> [WHAT IS REQUIRED]:
Search the material below for the string "округ" and extract each line that has it.
INFORMATION SHOWN below:
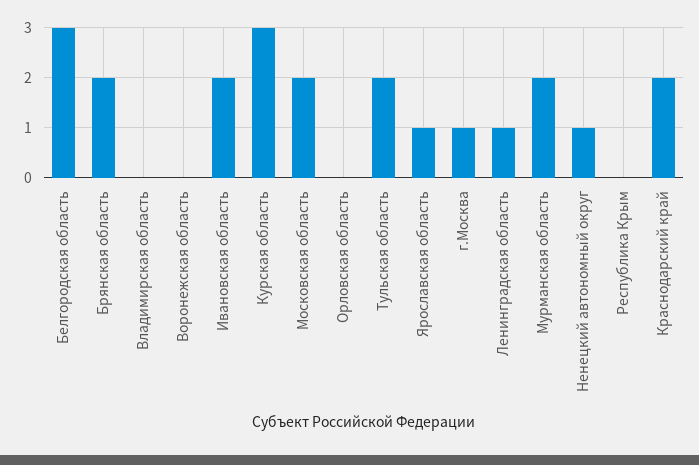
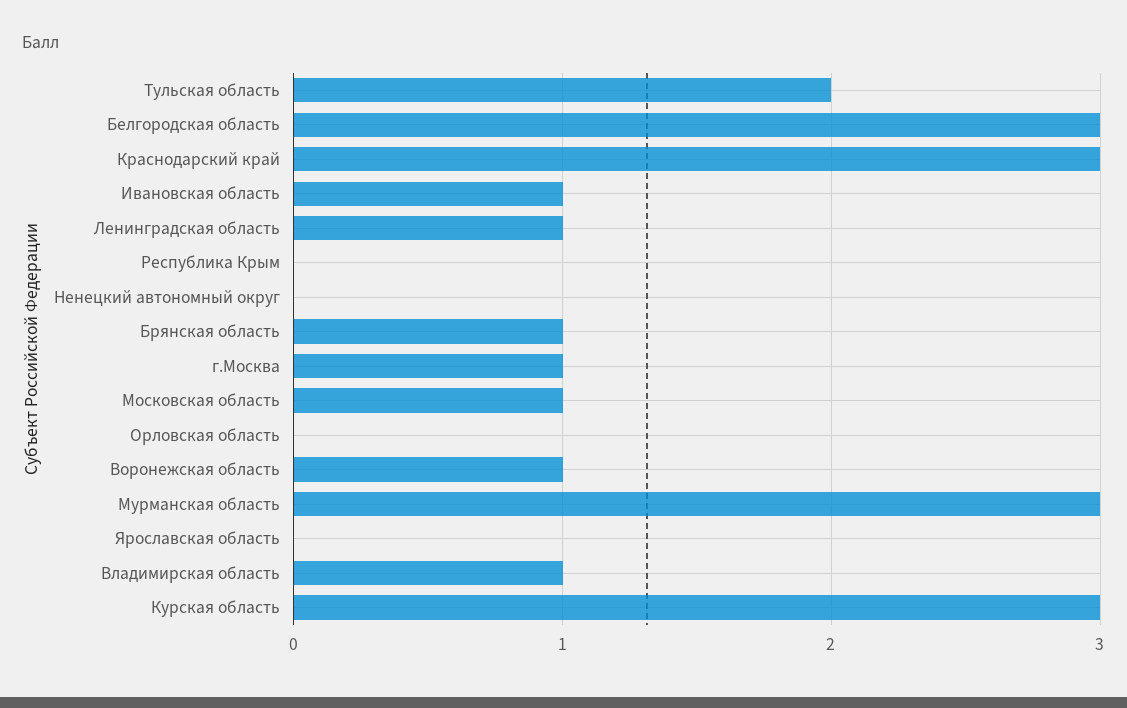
  {
    "Белгородская область": 3,
-   "Брянская область": 2,
+   "Брянская область": 1,
-   "Владимирская область": 0,
+   "Владимирская область": 1,
-   "Воронежская область": 0,
+   "Воронежская область": 1,
-   "Ивановская область": 2,
+   "Ивановская область": 1,
    "Курская область": 3,
-   "Московская область": 2,
+   "Московская область": 1,
    "Орловская область": 0,
    "Тульская область": 2,
-   "Ярославская область": 1,
+   "Ярославская область": 0,
    "г.Москва": 1,
    "Ленинградская область": 1,
-   "Мурманская область": 2,
+   "Мурманская область": 3,
-   "Ненецкий автономный округ": 1,
+   "Ненецкий автономный округ": 0,
    "Республика Крым": 0,
-   "Краснодарский край": 2
+   "Краснодарский край": 3
  }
End of INFORMATION SHOWN.
> [TASK OUTPUT]:
-   "Ненецкий автономный округ": 1,
+   "Ненецкий автономный округ": 0,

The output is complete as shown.